Strategy number three: Share. Bring something fabulous and share it with your friends. This will make sure that you are well fed, emotionally and physically. I often choose to bring a dessert because I know it will always be a big hit, I can have salad for the main meal and then I won’t lament not being able to eat the birthday cake or pie.
Strategy number four: Find your voice, value yourself. I have always run from confrontation. I often would rather blend in. The main times where I have made food mistakes over the past 22 years have been when a stranger offered me something and I didn’t want to make them feel uncomfortable. This happened several times when I was a server, once in Asia and once when someone didn’t remember the gluten thing and baked me a birthday cake. After eating the cake my gums and digestive system were swollen for weeks. I realize now that I can just say no right away and I don’t even have to tell them why.
It can be more awkward with close friends but when I explain that I have been working on taking care of myself they really do want to help or they simply make jokes like “more cake for me”. Finding my voice around food has also helped me to find my voice in other areas of my life that may not have been serving me. Does this affect you too? Does it ring any bells?

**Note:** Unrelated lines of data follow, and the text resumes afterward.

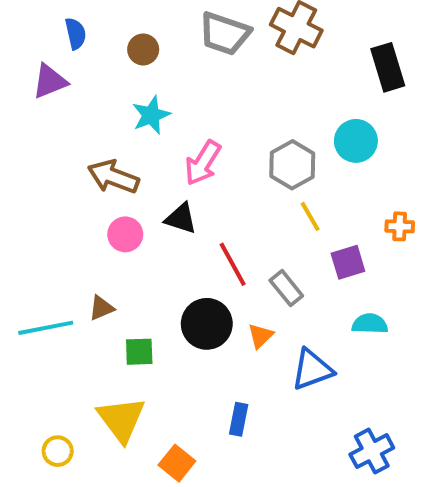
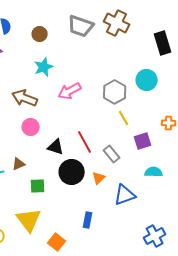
pink arrow: (203, 163) -> (70, 91), turned 30
black triangle: (181, 218) -> (56, 147), moved

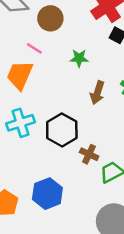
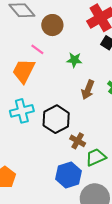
blue hexagon: (47, 194) -> (68, 175), moved

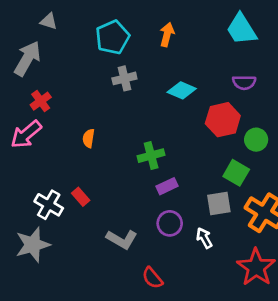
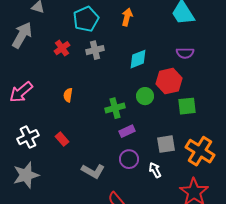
cyan diamond: (182, 90) -> (138, 59), turned -45
red cross: (41, 101) -> (62, 48), moved
green circle: (256, 140) -> (145, 96), moved
green square: (236, 173) -> (187, 106), moved, turned -36
white cross: (49, 205) -> (28, 137), moved, turned 35

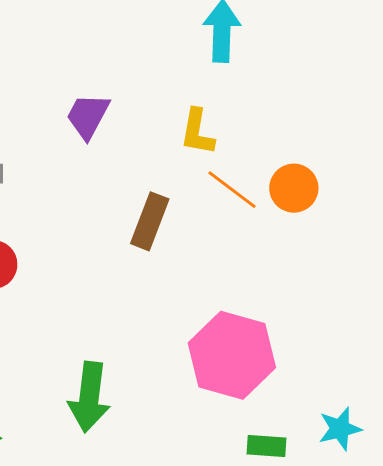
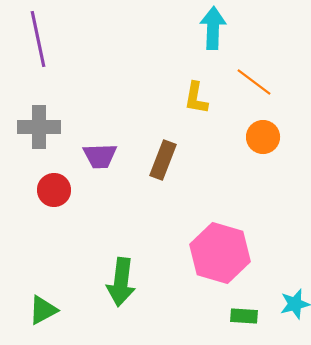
purple trapezoid: (88, 116) -> (100, 156), moved, turned -120
orange line: (232, 190) -> (254, 82), moved

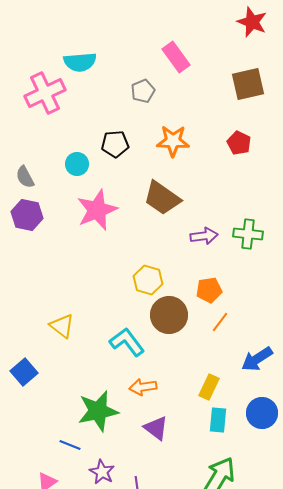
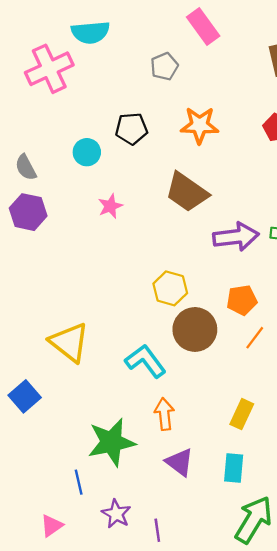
pink star: (97, 210) -> (110, 206), size x0.5
purple arrow: (204, 236) -> (236, 237), size x1.4
yellow triangle: (62, 326) -> (69, 342), size x1.4
orange arrow: (143, 387) -> (164, 414), turned 92
cyan rectangle: (218, 420) -> (234, 468), moved
blue line: (70, 445) -> (79, 482), turned 55

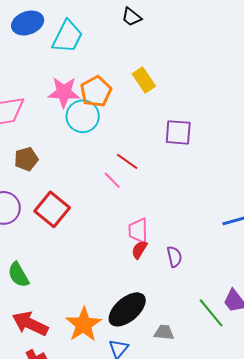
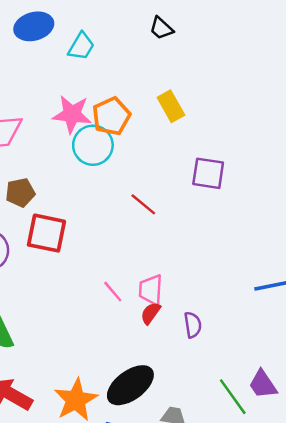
cyan trapezoid: (67, 36) -> (81, 46), size x0.7
pink line: (112, 180) -> (113, 292), moved
red square: (52, 209) -> (46, 233), moved, turned -32

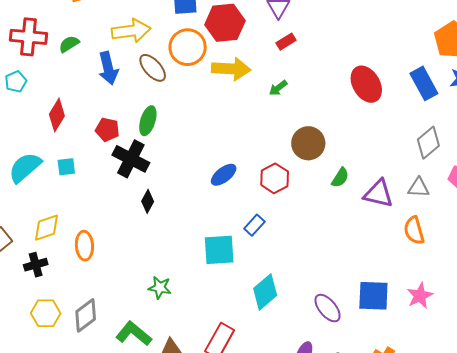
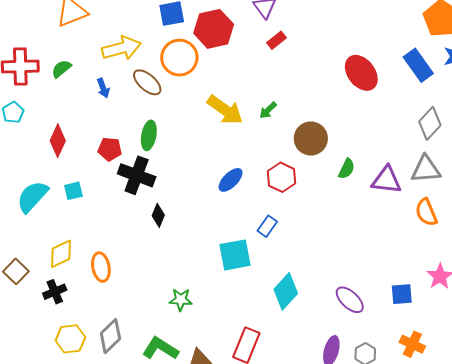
blue arrow: (108, 68) -> (103, 88), size x0.6
yellow arrow: (231, 69) -> (225, 110), moved, turned 39
green arrow: (278, 88) -> (268, 110), moved
gray triangle: (419, 188) -> (426, 169), size x1.4
blue square: (373, 296) -> (402, 294), moved, size x0.7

Strategy number five: Treat information about your diet as a precious gift that your friends must wait to unwrap. Wait until they ask you “what’s your secret?” before you tell them. One of the worst times to tell everyone about your new eating habits is when they are all chowing down on something that is pretty much the exact opposite of what you recommend. This can be difficult but does ensure that people hear what they are ready to hear and remain curious about your food rather than defensive, as defensive can be painful.